La mossa è interessante perché collega tre mondi in crescita per Qualcomm: data center, mobile e automotive. La prima generazione di questa architettura, chiamata High Bandwidth Compute, è attesa nel data center nel 2027, mentre i chip completi sono indicati per il 2028. Sui tempi di arrivo su smartphone, PC e auto, però, non sono stati forniti dettagli.

Qualcomm prova a trasferire il suo progetto per data center nel mobile
L’idea emersa è quella di riutilizzare nei dispositivi consumer un tassello della nuova piattaforma pensata per i data center. A parlarne è Durga Malladi, vicepresidente esecutivo di Qualcomm, che ha spiegato come la tecnologia nata per il calcolo ad alte prestazioni non debba restare confinata ai server.
Il punto tecnico è semplice da capire anche senza entrare troppo nel dettaglio: se memoria e calcolo stanno più vicini, i dati viaggiano più velocemente. In uno smartphone questo può tradursi in una gestione migliore dei carichi AI, soprattutto quando le elaborazioni avvengono localmente e non su cloud.
Per Qualcomm è anche un segnale strategico. Dopo l’ingresso nel mercato dei chip per data center, il gruppo sta parlando con produttori di smartphone, PC e auto per capire dove una parte di questa architettura possa avere senso fuori dai server.
- Architettura High Bandwidth Compute basata su stack verticale dei chip.
- Obiettivo principale: aumentare velocità di trasferimento ed efficienza dei dati.
- Possibile utilizzo su smartphone, PC e auto, ma senza tempistiche ufficiali per questi segmenti.
Per gli smartphone conta soprattutto l’AI locale, non solo la potenza
La vera ricaduta, per i futuri telefoni, sarebbe nella capacità di gestire funzioni AI direttamente a bordo. Oggi molti servizi dipendono ancora dal cloud, mentre un’architettura più vicina al modello dei data center potrebbe permettere di spostare più elaborazioni sul device.
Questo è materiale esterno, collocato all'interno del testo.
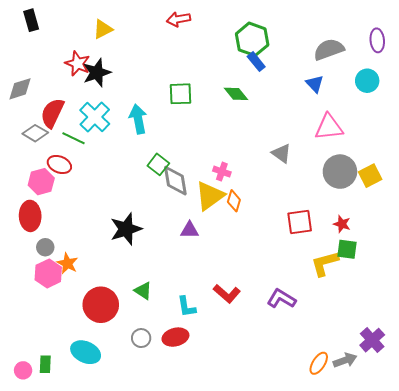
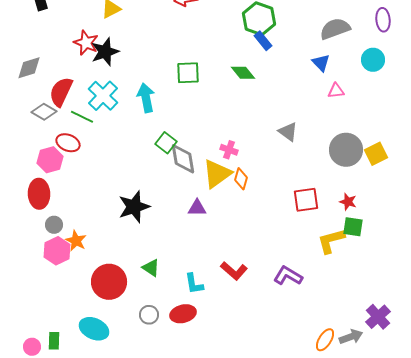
pink triangle: (329, 127) -> (336, 91), moved, size x0.6

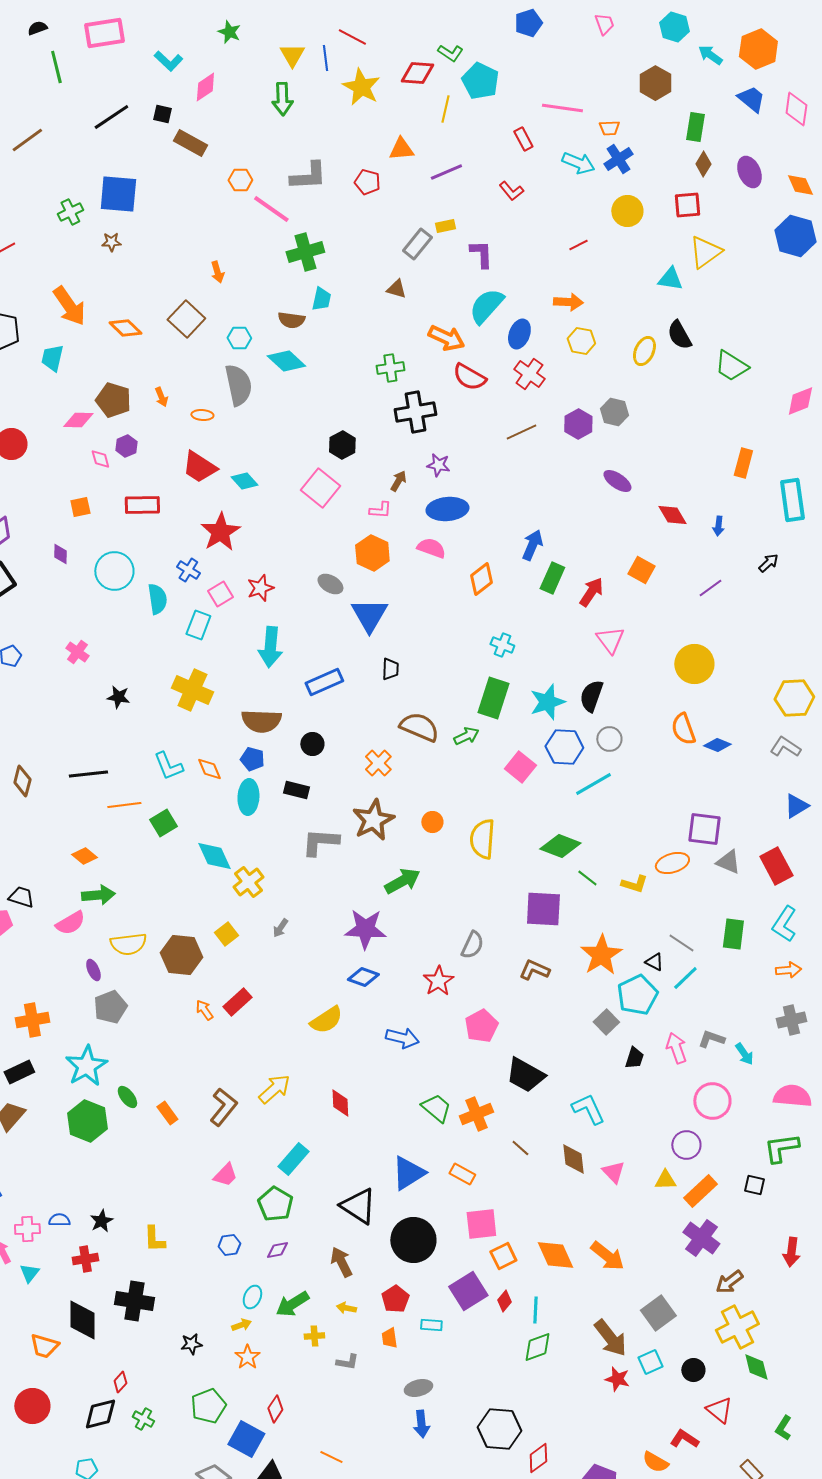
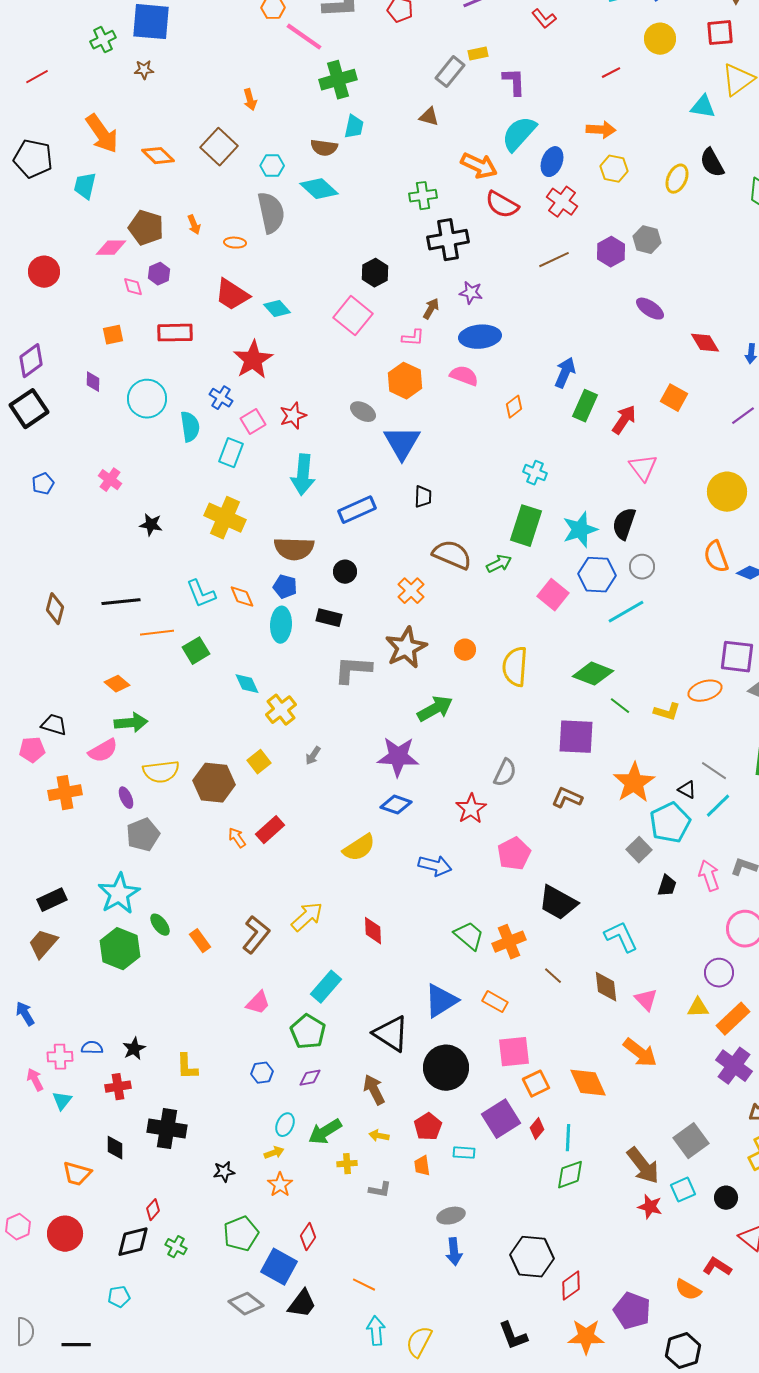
orange diamond: (481, 579) -> (514, 407), size x0.7
cyan diamond: (214, 856) -> (247, 684), size x0.7
orange cross: (32, 1020) -> (65, 793), moved
orange arrow: (607, 1256) -> (640, 1053), moved
black diamond: (82, 1320) -> (115, 1148), size x0.6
Questo significa assistenti più continui, tempi di risposta potenzialmente più rapidi e una minore dipendenza dalla connessione. Per i produttori, poi, ci sarebbe un vantaggio competitivo evidente: differenziare i propri modelli con una piattaforma in grado di gestire meglio i carichi generativi e gli agenti AI.
Resta però un punto aperto: Qualcomm non ha indicato quando, e in quali prodotti, questa tecnologia potrebbe davvero uscire dal perimetro dei server. Per ora il messaggio è più industriale che commerciale, ma la direzione è chiara.
- Più elaborazioni AI possono restare sul dispositivo.
- Meno passaggi al cloud possono tradursi in risposte più rapide.
- L’approccio può aiutare a contenere l’impatto sui consumi rispetto a soluzioni meno efficienti.